Exercise goal >> Which lines below contain "when"? Copy every one of them.

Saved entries
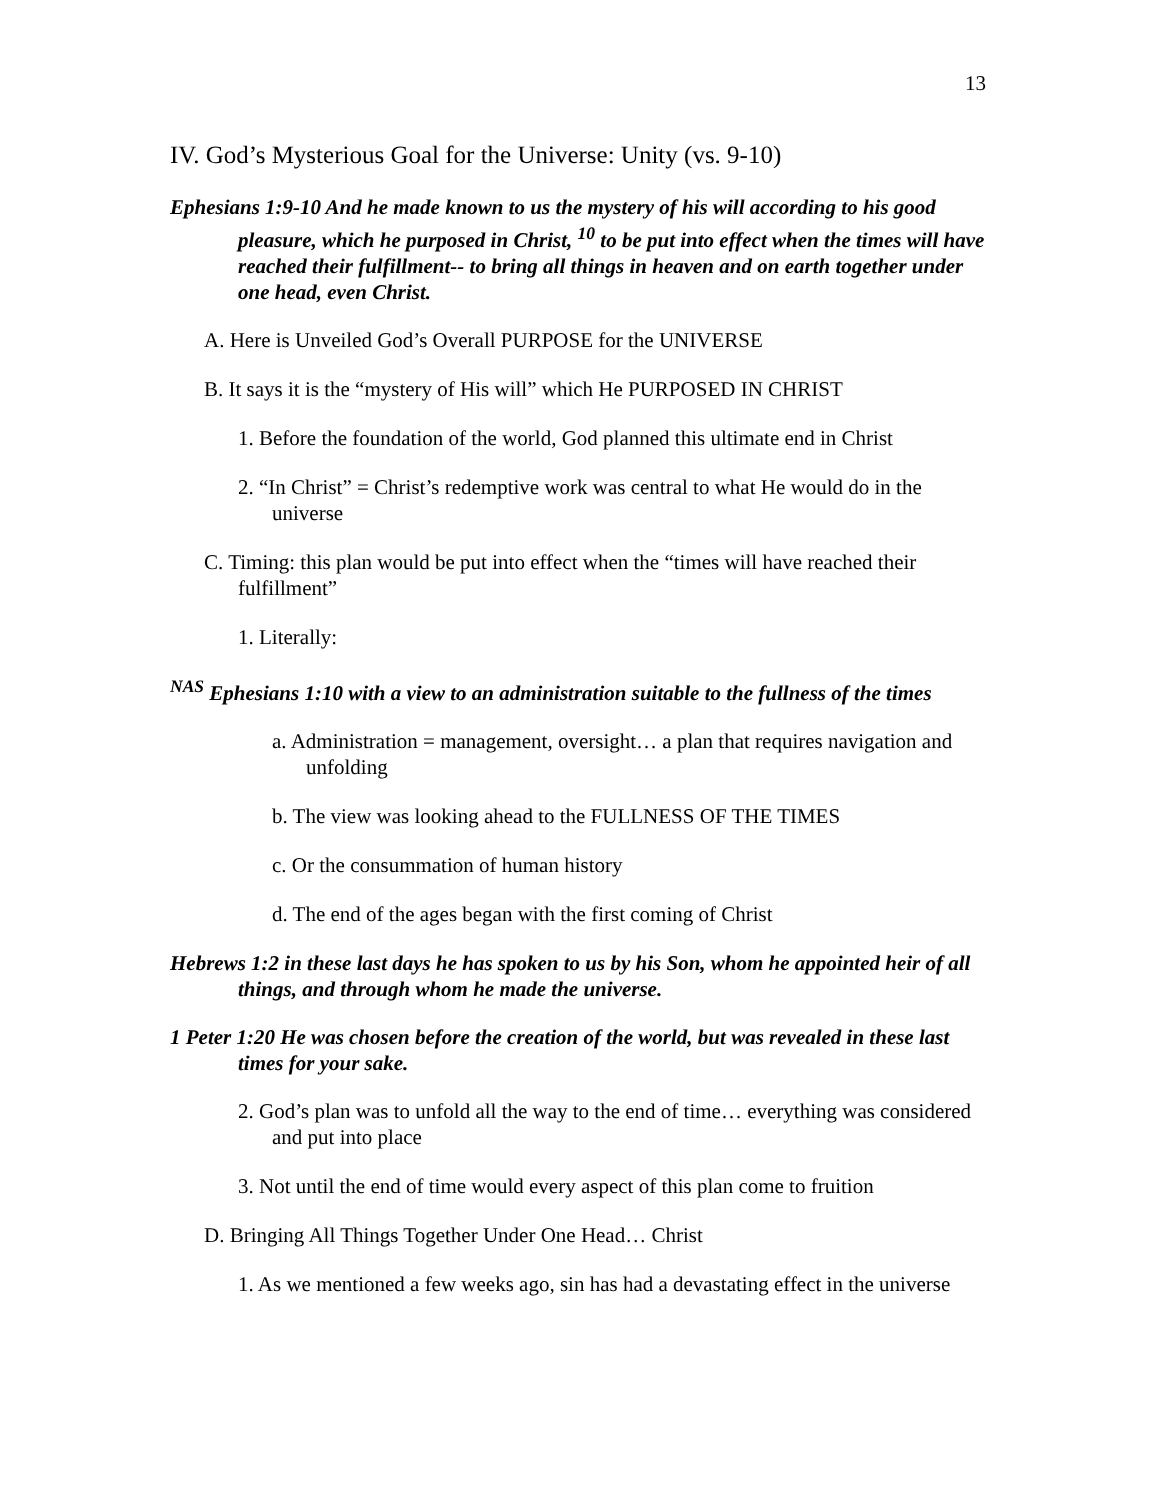13
IV. God’s Mysterious Goal for the Universe: Unity (vs. 9-10)
Ephesians 1:9-10 And he made known to us the mystery of his will according to his good pleasure, which he purposed in Christ, <sup>10</sup> to be put into effect when the times will have reached their fulfillment-- to bring all things in heaven and on earth together under one head, even Christ.
A. Here is Unveiled God’s Overall PURPOSE for the UNIVERSE
B. It says it is the “mystery of His will” which He PURPOSED IN CHRIST
1. Before the foundation of the world, God planned this ultimate end in Christ
2. “In Christ” = Christ’s redemptive work was central to what He would do in the universe
C. Timing: this plan would be put into effect when the “times will have reached their fulfillment”
1. Literally:
<sup>NAS</sup> Ephesians 1:10 with a view to an administration suitable to the fullness of the times
a. Administration = management, oversight… a plan that requires navigation and unfolding
b. The view was looking ahead to the FULLNESS OF THE TIMES
c. Or the consummation of human history
d. The end of the ages began with the first coming of Christ
Hebrews 1:2 in these last days he has spoken to us by his Son, whom he appointed heir of all things, and through whom he made the universe.
1 Peter 1:20 He was chosen before the creation of the world, but was revealed in these last times for your sake.
2. God’s plan was to unfold all the way to the end of time… everything was considered and put into place
3. Not until the end of time would every aspect of this plan come to fruition
D. Bringing All Things Together Under One Head… Christ
1. As we mentioned a few weeks ago, sin has had a devastating effect in the universe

Exercise solution >>
Ephesians 1:9-10 And he made known to us the mystery of his will according to his good pleasure, which he purposed in Christ, <sup>10</sup> to be put into effect when the times will have reached their fulfillment-- to bring all things in heaven and on earth together under one head, even Christ.
C. Timing: this plan would be put into effect when the “times will have reached their fulfillment”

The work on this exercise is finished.